Can the Streamlined Program or OVDP help Me?
People with unreported foreign assets on tax returns may benefit from the Offshore Voluntary Disclosure Program or the Streamlined process.
U.S. persons who own property or other assets in countries outside the United States may do so in part for potential tax advantages. However, taxpayers may still need to report foreign assets on domestic income tax returns. Failure to do so when required by law may result in criminal as well as civil prosecution.
The Internal Revenue Service has established two programs to give people who have not paid taxes on their foreign assets and who have not reported their foreign assets on information returns such as Form 8938, FBAR (FINCEN Form 114), Form 5471, Form 3520, etc. the opportunity to do so while potentially avoiding such prosecution. The Streamlined program and the Offshore Voluntary Disclosure Program give taxpayers two different options from which to choose. It is important that people interested in these programs understand how they work so as to select the right one.
Reporting errors with Streamlined program
Failing to provide accurate information to the Internal Revenue Service is the result of an honest error. That is what the Streamlined program focuses on. Participants in this program must certify that they did not willfully hide or fail to report assets or income from overseas sources.
If the IRS deems that a taxpayer’s certification was incorrect, the penalties may be face can be quite severe. The IRS may also choose to criminally prosecute these taxpayers. Penalties paid for past taxes in the Streamlined process may be much lower than without this program. However, this process does not give taxpayers immunity from criminal charges. In addition, any other information that is discovered during the process may be used against a taxpayer.

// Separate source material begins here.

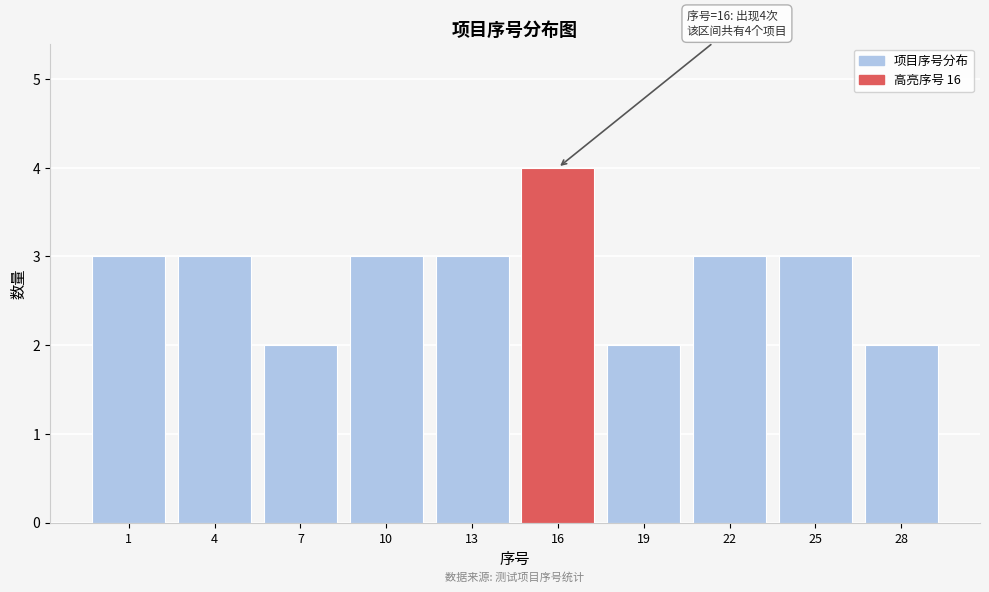

Reading left to right, list all the values displayed in this chart.

3	3	2	3	3	4	2	3	3	2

Penalties may reach five percent on the highest account balance in a Domestic Streamlined process (there is a zero percent penalty for the Streamlined Offshore Program). This may be assessed based on end of year balances.
Intentional non-reporting and the OVDP
If a taxpayer consciously chose to omit certain assets from a tax return filing, the Offshore Voluntary Disclosure Program might be the better fit. This may also be appropriate for cases where the IRS may deem the taxpayer’s conduct as willfully blind. Civil penalties may still apply but are handled as part of the program.

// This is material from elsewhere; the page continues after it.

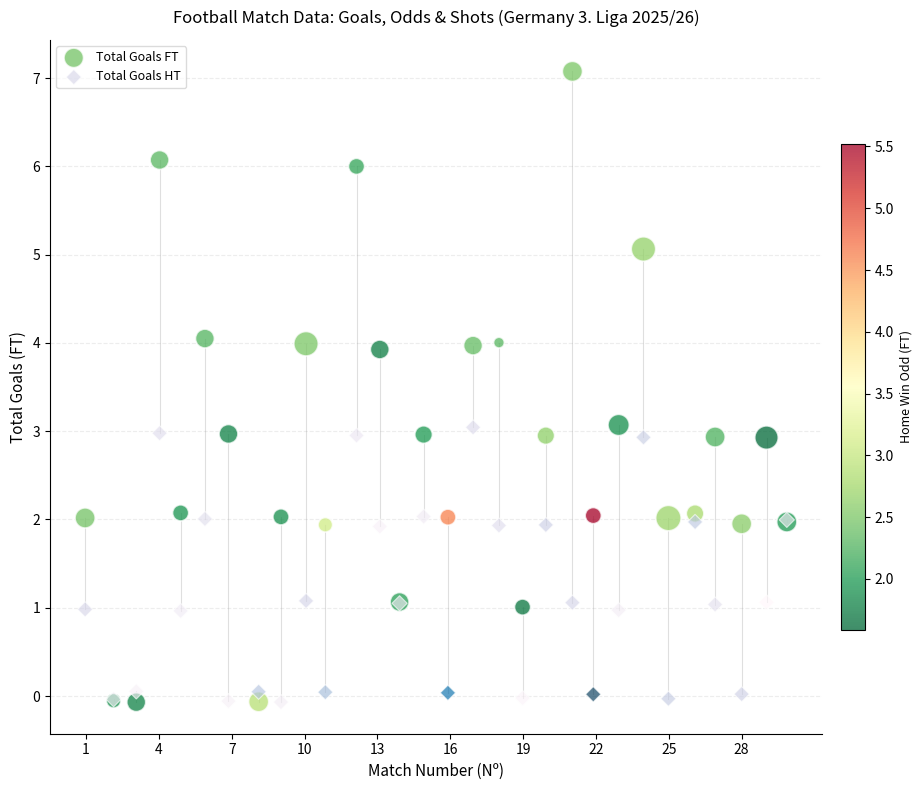

Which series has the largest Y range (max minus min)?

Total Goals FT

The OVDP establishes a plan under which a person pays taxes, penalties and interest. Generally, the taxpayer is required to file delinquent information returns (such as the FBAR Form) and pay any unreported taxes for the past 8 years. Penalties in this program may be as high as 50 percent on the highest balance if the bank is being investigated by the Department of Justice. The Standard penalty is 27.5% of the high balance of the account in any one year during the eight year look back period. In addition, the taxpayer is responsible for paying any additional taxes owed and an additional penalty on the unpaid tax.
Help is important when facing unpaid taxes
The consequences of not being compliant with federal taxes may be severe. Taxpayers should always reach out to an attorney for help in these cases before talking to the IRS to understand what programs may be of the biggest benefit to them. Taxpayers in some situations may also be eligible for the delinquent filing procedures, which allows for a “quiet disclosure” of delinquent information returns and amended tax returns. Taxpayers should consult an experienced lawyer as to what program fits them best.